45. Fans and Gorillas.
During his Consulship, Burton visited a number of interesting spots on the adjoining African coasts, including Abeokuta [198] and Benin, but no place attracted him more than the Cameroon country; and his work Two Trips to Gorilla Land [199] is one of the brightest and raciest of all his books. The Fan cannibals seem to have specially fascinated him. "The Fan," he says "like all inner African tribes, with whom fighting is our fox-hunting, live in a chronic state of ten days' war. Battles are not bloody; after two or three warriors have fallen their corpses are dragged away to be devoured, their friends save themselves by flight, and the weaker side secures peace by paying sheep and goats." Burton, who was present at a solemn dance led by the king's eldest daughter, Gondebiza, noticed that the men were tall and upright, the women short and stout. On being addressed "Mbolane," he politely replied "An," which in cannibal-land is considered good form.

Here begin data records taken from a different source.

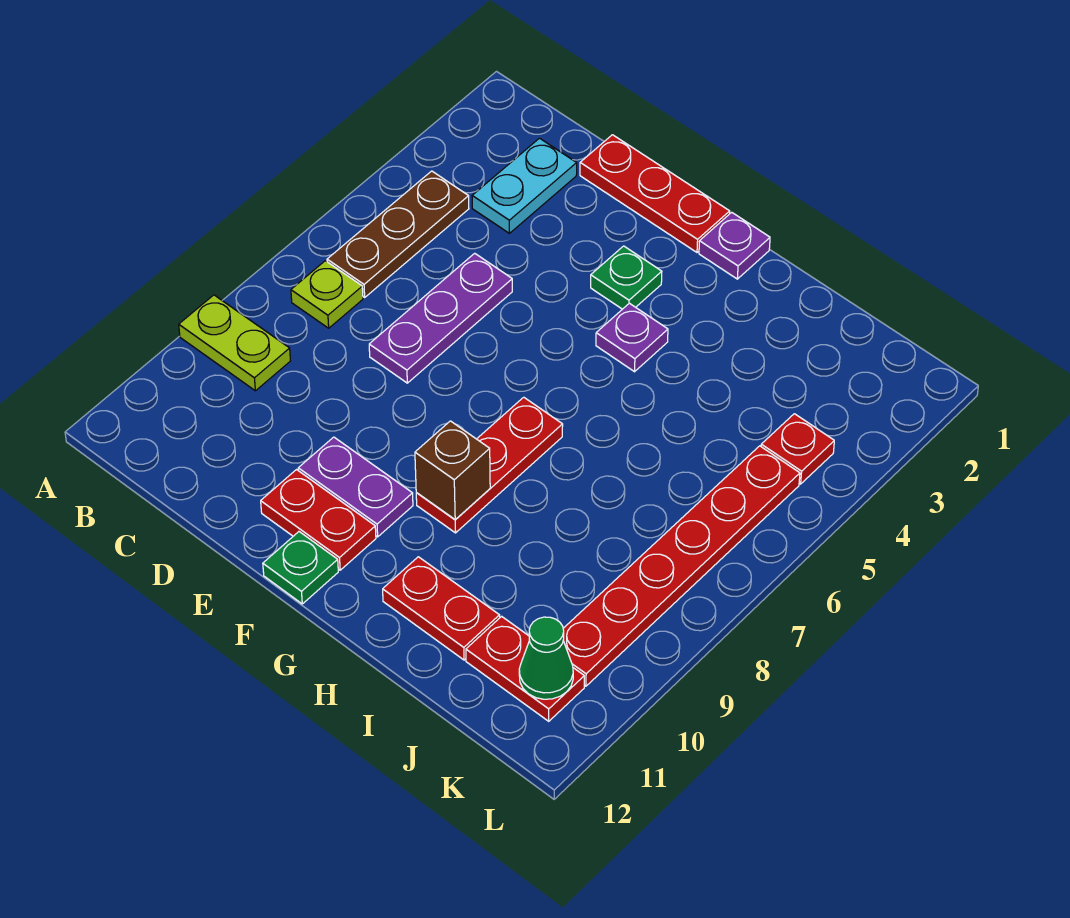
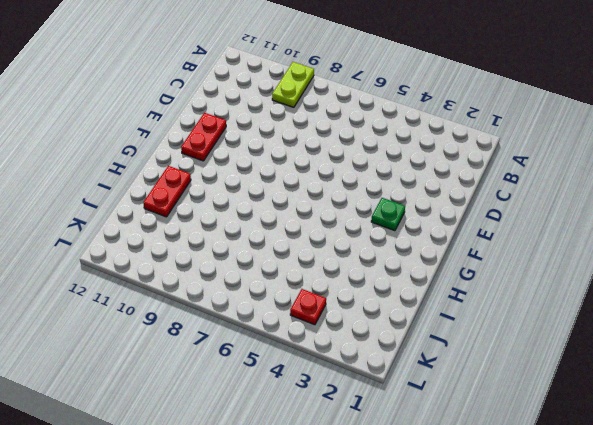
none -> brown 1x3 plate [327,171,469,297]
none -> lime 1x1 plate [291,261,363,328]
none -> cyan 1x2 plate [472,138,577,233]

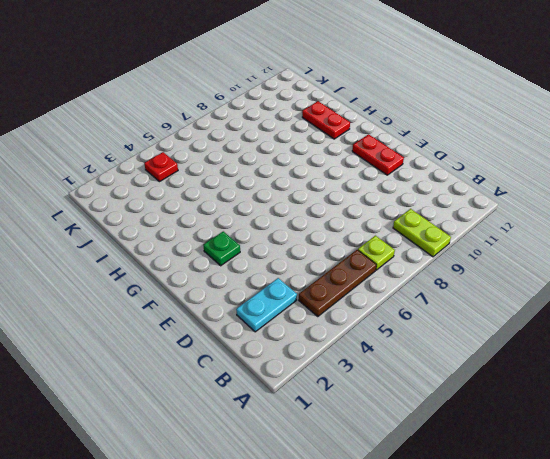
none -> red 1x3 plate [580,135,730,252]
none -> purple 1x3 plate [369,253,512,383]
none -> purple 1x2 plate [298,437,413,537]

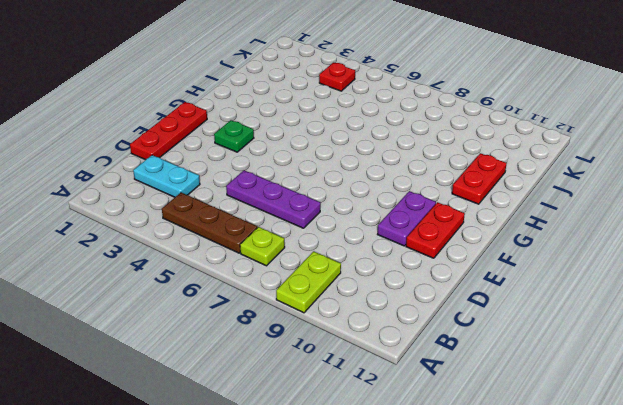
none -> green 1x1 plate [263,532,338,604]
none -> purple 1x1 plate [699,212,770,279]
none -> purple 1x1 plate [596,303,668,372]

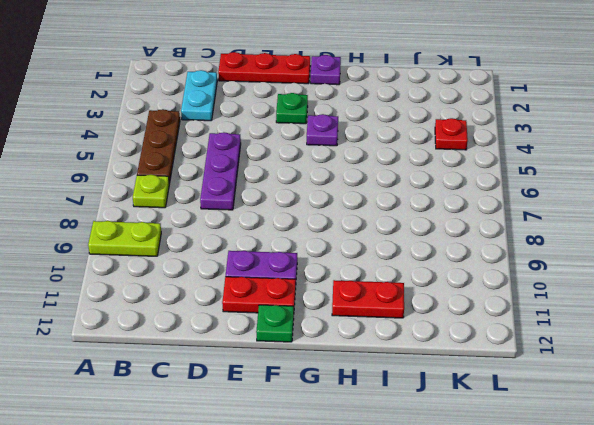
none -> red 1x3 plate [416,397,563,533]
none -> red 1x2 plate [466,616,584,721]
none -> red 1x6 plate [563,446,800,686]

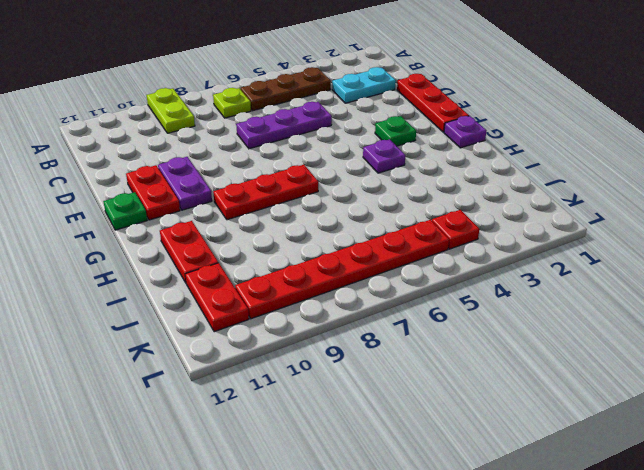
none -> brown 1x1 brick [415,421,490,520]
none -> green 1x1 cone [519,617,573,699]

He could not, however, bring himself to admire Gondebiza, though the Monsieur Worth of Fanland had done his utmost for her. Still, she must have looked really engaging in a thin pattern of tattoo, a gauze work of oil and camwood, a dwarf pigeon tail of fan palm for an apron, and copper bracelets and anklets. The much talked of gorilla Burton found to be a less formidable creature than previous travellers had reported. "The gorilla," he, says, in his matter-of-fact way, "is a poor devil ape, not a hellish dream creature, half man, half beast." Burton not only did not die at Fernando Po, he was not even ill. Whenever langour and fever threatened he promptly winged his way to his eyrie on the Pico de Sta. Isabel, where he made himself comfortable and listened with complaisance to Lord Russell and friends three thousand miles away fuming and gnashing their teeth.
46. The Anthropological Society, 6th Jan. 1863.
After an absence of a year and a half, Burton, as the result of his wife's solicitation at the Foreign Office, obtained four months' leave. He reached England in December 1862 and spent Christmas with her at Wardour Castle, the seat of her kinsman, Lord Arundell. His mind ran continually on the Gold Coast and its treasures. "If you will make me Governor of the Gold Coast," he wrote to Lord Russell, "I will send home a million a year," but in reply, Russell, with eyes unbewitched [200] observed caustically that gold was getting too common. Burton's comment was an explosion that terrorised everyone near him. He then amused himself by compiling a pamphlet on West African proverbs, one of which, picked up in the Yorubas country, ran, oddly enough: "Anger draweth arrows from the quiver: good words draw kolas from the bag."